Copy out the text of each row below word for word, keeping every line as it appears.

..............................

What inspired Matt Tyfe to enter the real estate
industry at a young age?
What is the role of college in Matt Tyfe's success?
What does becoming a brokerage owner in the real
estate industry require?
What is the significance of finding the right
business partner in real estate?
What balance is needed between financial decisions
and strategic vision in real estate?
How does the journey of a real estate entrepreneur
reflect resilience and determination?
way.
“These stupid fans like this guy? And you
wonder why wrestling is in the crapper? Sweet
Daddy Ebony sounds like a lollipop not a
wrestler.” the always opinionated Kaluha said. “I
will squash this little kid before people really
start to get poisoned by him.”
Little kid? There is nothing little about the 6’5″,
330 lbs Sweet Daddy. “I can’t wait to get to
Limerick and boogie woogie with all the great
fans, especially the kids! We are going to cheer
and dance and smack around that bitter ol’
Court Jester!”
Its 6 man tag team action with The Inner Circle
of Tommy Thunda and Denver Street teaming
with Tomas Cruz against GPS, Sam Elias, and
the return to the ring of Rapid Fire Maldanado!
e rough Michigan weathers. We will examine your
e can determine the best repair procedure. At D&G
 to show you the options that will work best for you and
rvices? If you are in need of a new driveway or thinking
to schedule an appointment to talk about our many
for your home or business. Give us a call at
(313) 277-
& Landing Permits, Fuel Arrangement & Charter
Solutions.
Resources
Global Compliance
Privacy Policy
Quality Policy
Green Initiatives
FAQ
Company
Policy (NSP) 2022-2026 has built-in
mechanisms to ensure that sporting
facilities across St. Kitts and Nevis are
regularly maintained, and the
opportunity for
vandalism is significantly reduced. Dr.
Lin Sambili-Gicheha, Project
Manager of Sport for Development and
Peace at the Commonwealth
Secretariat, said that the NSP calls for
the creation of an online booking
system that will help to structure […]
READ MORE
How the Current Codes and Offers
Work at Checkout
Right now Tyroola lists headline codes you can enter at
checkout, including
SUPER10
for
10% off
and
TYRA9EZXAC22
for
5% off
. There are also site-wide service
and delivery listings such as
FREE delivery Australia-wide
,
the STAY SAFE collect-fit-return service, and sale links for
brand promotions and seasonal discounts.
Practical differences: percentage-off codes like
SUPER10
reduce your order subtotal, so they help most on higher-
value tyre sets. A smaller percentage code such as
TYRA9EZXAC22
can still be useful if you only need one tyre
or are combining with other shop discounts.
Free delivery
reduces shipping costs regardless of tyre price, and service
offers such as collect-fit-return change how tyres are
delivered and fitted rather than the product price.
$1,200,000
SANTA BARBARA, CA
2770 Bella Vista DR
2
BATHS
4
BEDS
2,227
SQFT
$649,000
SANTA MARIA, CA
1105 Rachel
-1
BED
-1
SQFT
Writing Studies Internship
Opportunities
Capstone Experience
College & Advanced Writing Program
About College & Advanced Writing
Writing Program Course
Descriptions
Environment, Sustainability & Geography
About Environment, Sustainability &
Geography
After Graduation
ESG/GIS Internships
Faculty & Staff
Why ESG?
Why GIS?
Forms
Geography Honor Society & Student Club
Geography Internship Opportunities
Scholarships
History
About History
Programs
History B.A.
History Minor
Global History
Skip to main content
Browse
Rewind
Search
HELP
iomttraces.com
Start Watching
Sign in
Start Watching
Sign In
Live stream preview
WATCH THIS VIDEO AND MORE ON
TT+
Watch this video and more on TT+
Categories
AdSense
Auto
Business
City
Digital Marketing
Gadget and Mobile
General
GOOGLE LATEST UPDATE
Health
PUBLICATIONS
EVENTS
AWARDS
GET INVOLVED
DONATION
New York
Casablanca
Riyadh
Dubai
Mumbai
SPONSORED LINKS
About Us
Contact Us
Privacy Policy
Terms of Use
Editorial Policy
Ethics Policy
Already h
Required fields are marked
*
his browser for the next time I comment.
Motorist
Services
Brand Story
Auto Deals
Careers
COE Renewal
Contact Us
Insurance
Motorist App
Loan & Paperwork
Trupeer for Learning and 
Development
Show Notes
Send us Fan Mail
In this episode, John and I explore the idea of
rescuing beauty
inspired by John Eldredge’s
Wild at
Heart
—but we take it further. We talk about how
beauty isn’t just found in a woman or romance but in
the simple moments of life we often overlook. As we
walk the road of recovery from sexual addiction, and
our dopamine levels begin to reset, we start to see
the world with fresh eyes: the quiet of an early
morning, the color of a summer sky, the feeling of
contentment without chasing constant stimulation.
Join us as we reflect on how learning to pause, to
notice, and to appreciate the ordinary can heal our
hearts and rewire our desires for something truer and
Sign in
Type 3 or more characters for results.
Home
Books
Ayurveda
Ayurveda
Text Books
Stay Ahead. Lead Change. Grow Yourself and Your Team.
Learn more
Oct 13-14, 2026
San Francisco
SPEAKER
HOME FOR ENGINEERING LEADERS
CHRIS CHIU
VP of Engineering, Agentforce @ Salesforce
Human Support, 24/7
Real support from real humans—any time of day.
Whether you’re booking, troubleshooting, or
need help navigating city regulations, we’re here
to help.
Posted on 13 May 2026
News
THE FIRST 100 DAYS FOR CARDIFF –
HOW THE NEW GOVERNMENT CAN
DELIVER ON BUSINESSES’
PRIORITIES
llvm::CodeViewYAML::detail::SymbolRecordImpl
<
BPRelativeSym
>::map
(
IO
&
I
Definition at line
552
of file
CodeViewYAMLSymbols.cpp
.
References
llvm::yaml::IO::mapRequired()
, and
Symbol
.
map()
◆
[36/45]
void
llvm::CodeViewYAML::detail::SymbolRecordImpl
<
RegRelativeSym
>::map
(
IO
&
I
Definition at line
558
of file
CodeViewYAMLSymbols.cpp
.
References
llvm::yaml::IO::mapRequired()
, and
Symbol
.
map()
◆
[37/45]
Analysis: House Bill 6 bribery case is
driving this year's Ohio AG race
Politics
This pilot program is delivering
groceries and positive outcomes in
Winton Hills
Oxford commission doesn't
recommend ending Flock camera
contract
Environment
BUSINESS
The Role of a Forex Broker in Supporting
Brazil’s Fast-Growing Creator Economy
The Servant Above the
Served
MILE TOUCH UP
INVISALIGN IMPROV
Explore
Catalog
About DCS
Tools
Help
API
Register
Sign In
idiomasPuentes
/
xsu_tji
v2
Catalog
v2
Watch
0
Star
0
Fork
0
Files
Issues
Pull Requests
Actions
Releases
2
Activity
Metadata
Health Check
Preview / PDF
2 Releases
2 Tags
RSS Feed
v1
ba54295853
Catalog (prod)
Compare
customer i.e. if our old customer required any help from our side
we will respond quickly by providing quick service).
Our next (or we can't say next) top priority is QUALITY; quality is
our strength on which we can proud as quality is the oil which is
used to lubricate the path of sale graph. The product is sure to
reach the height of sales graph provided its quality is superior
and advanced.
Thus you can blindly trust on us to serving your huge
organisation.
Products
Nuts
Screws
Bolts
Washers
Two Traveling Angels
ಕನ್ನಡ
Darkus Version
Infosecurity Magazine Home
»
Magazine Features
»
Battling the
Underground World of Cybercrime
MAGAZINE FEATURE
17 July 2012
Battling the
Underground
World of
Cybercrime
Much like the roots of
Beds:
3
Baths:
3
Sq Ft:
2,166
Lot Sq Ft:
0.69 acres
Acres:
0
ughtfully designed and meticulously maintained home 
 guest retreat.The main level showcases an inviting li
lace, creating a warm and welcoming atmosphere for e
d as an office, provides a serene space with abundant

..............................

__Result for this exercise__:
What inspired Matt Tyfe to enter the real estate
industry at a young age?
What is the role of college in Matt Tyfe's success?
What does becoming a brokerage owner in the real
estate industry require?
What is the significance of finding the right
business partner in real estate?
What balance is needed between financial decisions
and strategic vision in real estate?
How does the journey of a real estate entrepreneur
reflect resilience and determination?
way.
“These stupid fans like this guy? And you
wonder why wrestling is in the crapper? Sweet
Daddy Ebony sounds like a lollipop not a
wrestler.” the always opinionated Kaluha said. “I
will squash this little kid before people really
start to get poisoned by him.”
Little kid? There is nothing little about the 6’5″,
330 lbs Sweet Daddy. “I can’t wait to get to
Limerick and boogie woogie with all the great
fans, especially the kids! We are going to cheer
and dance and smack around that bitter ol’
Court Jester!”
Its 6 man tag team action with The Inner Circle
of Tommy Thunda and Denver Street teaming
with Tomas Cruz against GPS, Sam Elias, and
the return to the ring of Rapid Fire Maldanado!
e rough Michigan weathers. We will examine your
e can determine the best repair procedure. At D&G
 to show you the options that will work best for you and
rvices? If you are in need of a new driveway or thinking
to schedule an appointment to talk about our many
for your home or business. Give us a call at
(313) 277-
& Landing Permits, Fuel Arrangement & Charter
Solutions.
Resources
Global Compliance
Privacy Policy
Quality Policy
Green Initiatives
FAQ
Company
Policy (NSP) 2022-2026 has built-in
mechanisms to ensure that sporting
facilities across St. Kitts and Nevis are
regularly maintained, and the
opportunity for
vandalism is significantly reduced. Dr.
Lin Sambili-Gicheha, Project
Manager of Sport for Development and
Peace at the Commonwealth
Secretariat, said that the NSP calls for
the creation of an online booking
system that will help to structure […]
READ MORE
How the Current Codes and Offers
Work at Checkout
Right now Tyroola lists headline codes you can enter at
checkout, including
SUPER10
for
10% off
and
TYRA9EZXAC22
for
5% off
. There are also site-wide service
and delivery listings such as
FREE delivery Australia-wide
,
the STAY SAFE collect-fit-return service, and sale links for
brand promotions and seasonal discounts.
Practical differences: percentage-off codes like
SUPER10
reduce your order subtotal, so they help most on higher-
value tyre sets. A smaller percentage code such as
TYRA9EZXAC22
can still be useful if you only need one tyre
or are combining with other shop discounts.
Free delivery
reduces shipping costs regardless of tyre price, and service
offers such as collect-fit-return change how tyres are
delivered and fitted rather than the product price.
$1,200,000
SANTA BARBARA, CA
2770 Bella Vista DR
2
BATHS
4
BEDS
2,227
SQFT
$649,000
SANTA MARIA, CA
1105 Rachel
-1
BED
-1
SQFT
Writing Studies Internship
Opportunities
Capstone Experience
College & Advanced Writing Program
About College & Advanced Writing
Writing Program Course
Descriptions
Environment, Sustainability & Geography
About Environment, Sustainability &
Geography
After Graduation
ESG/GIS Internships
Faculty & Staff
Why ESG?
Why GIS?
Forms
Geography Honor Society & Student Club
Geography Internship Opportunities
Scholarships
History
About History
Programs
History B.A.
History Minor
Global History
Skip to main content
Browse
Rewind
Search
HELP
iomttraces.com
Start Watching
Sign in
Start Watching
Sign In
Live stream preview
WATCH THIS VIDEO AND MORE ON
TT+
Watch this video and more on TT+
Categories
AdSense
Auto
Business
City
Digital Marketing
Gadget and Mobile
General
GOOGLE LATEST UPDATE
Health
PUBLICATIONS
EVENTS
AWARDS
GET INVOLVED
DONATION
New York
Casablanca
Riyadh
Dubai
Mumbai
SPONSORED LINKS
About Us
Contact Us
Privacy Policy
Terms of Use
Editorial Policy
Ethics Policy
Already h
Required fields are marked
*
his browser for the next time I comment.
Motorist
Services
Brand Story
Auto Deals
Careers
COE Renewal
Contact Us
Insurance
Motorist App
Loan & Paperwork
Trupeer for Learning and 
Development
Show Notes
Send us Fan Mail
In this episode, John and I explore the idea of
rescuing beauty
inspired by John Eldredge’s
Wild at
Heart
—but we take it further. We talk about how
beauty isn’t just found in a woman or romance but in
the simple moments of life we often overlook. As we
walk the road of recovery from sexual addiction, and
our dopamine levels begin to reset, we start to see
the world with fresh eyes: the quiet of an early
morning, the color of a summer sky, the feeling of
contentment without chasing constant stimulation.
Join us as we reflect on how learning to pause, to
notice, and to appreciate the ordinary can heal our
hearts and rewire our desires for something truer and
Sign in
Type 3 or more characters for results.
Home
Books
Ayurveda
Ayurveda
Text Books
Stay Ahead. Lead Change. Grow Yourself and Your Team.
Learn more
Oct 13-14, 2026
San Francisco
SPEAKER
HOME FOR ENGINEERING LEADERS
CHRIS CHIU
VP of Engineering, Agentforce @ Salesforce
Human Support, 24/7
Real support from real humans—any time of day.
Whether you’re booking, troubleshooting, or
need help navigating city regulations, we’re here
to help.
Posted on 13 May 2026
News
THE FIRST 100 DAYS FOR CARDIFF –
HOW THE NEW GOVERNMENT CAN
DELIVER ON BUSINESSES’
PRIORITIES
llvm::CodeViewYAML::detail::SymbolRecordImpl
<
BPRelativeSym
>::map
(
IO
&
I
Definition at line
552
of file
CodeViewYAMLSymbols.cpp
.
References
llvm::yaml::IO::mapRequired()
, and
Symbol
.
map()
◆
[36/45]
void
llvm::CodeViewYAML::detail::SymbolRecordImpl
<
RegRelativeSym
>::map
(
IO
&
I
Definition at line
558
of file
CodeViewYAMLSymbols.cpp
.
References
llvm::yaml::IO::mapRequired()
, and
Symbol
.
map()
◆
[37/45]
Analysis: House Bill 6 bribery case is
driving this year's Ohio AG race
Politics
This pilot program is delivering
groceries and positive outcomes in
Winton Hills
Oxford commission doesn't
recommend ending Flock camera
contract
Environment
BUSINESS
The Role of a Forex Broker in Supporting
Brazil’s Fast-Growing Creator Economy
The Servant Above the
Served
MILE TOUCH UP
INVISALIGN IMPROV
Explore
Catalog
About DCS
Tools
Help
API
Register
Sign In
idiomasPuentes
/
xsu_tji
v2
Catalog
v2
Watch
0
Star
0
Fork
0
Files
Issues
Pull Requests
Actions
Releases
2
Activity
Metadata
Health Check
Preview / PDF
2 Releases
2 Tags
RSS Feed
v1
ba54295853
Catalog (prod)
Compare
customer i.e. if our old customer required any help from our side
we will respond quickly by providing quick service).
Our next (or we can't say next) top priority is QUALITY; quality is
our strength on which we can proud as quality is the oil which is
used to lubricate the path of sale graph. The product is sure to
reach the height of sales graph provided its quality is superior
and advanced.
Thus you can blindly trust on us to serving your huge
organisation.
Products
Nuts
Screws
Bolts
Washers
Two Traveling Angels
ಕನ್ನಡ
Darkus Version
Infosecurity Magazine Home
»
Magazine Features
»
Battling the
Underground World of Cybercrime
MAGAZINE FEATURE
17 July 2012
Battling the
Underground
World of
Cybercrime
Much like the roots of
Beds:
3
Baths:
3
Sq Ft:
2,166
Lot Sq Ft:
0.69 acres
Acres:
0
ughtfully designed and meticulously maintained home 
 guest retreat.The main level showcases an inviting li
lace, creating a warm and welcoming atmosphere for e
d as an office, provides a serene space with abundant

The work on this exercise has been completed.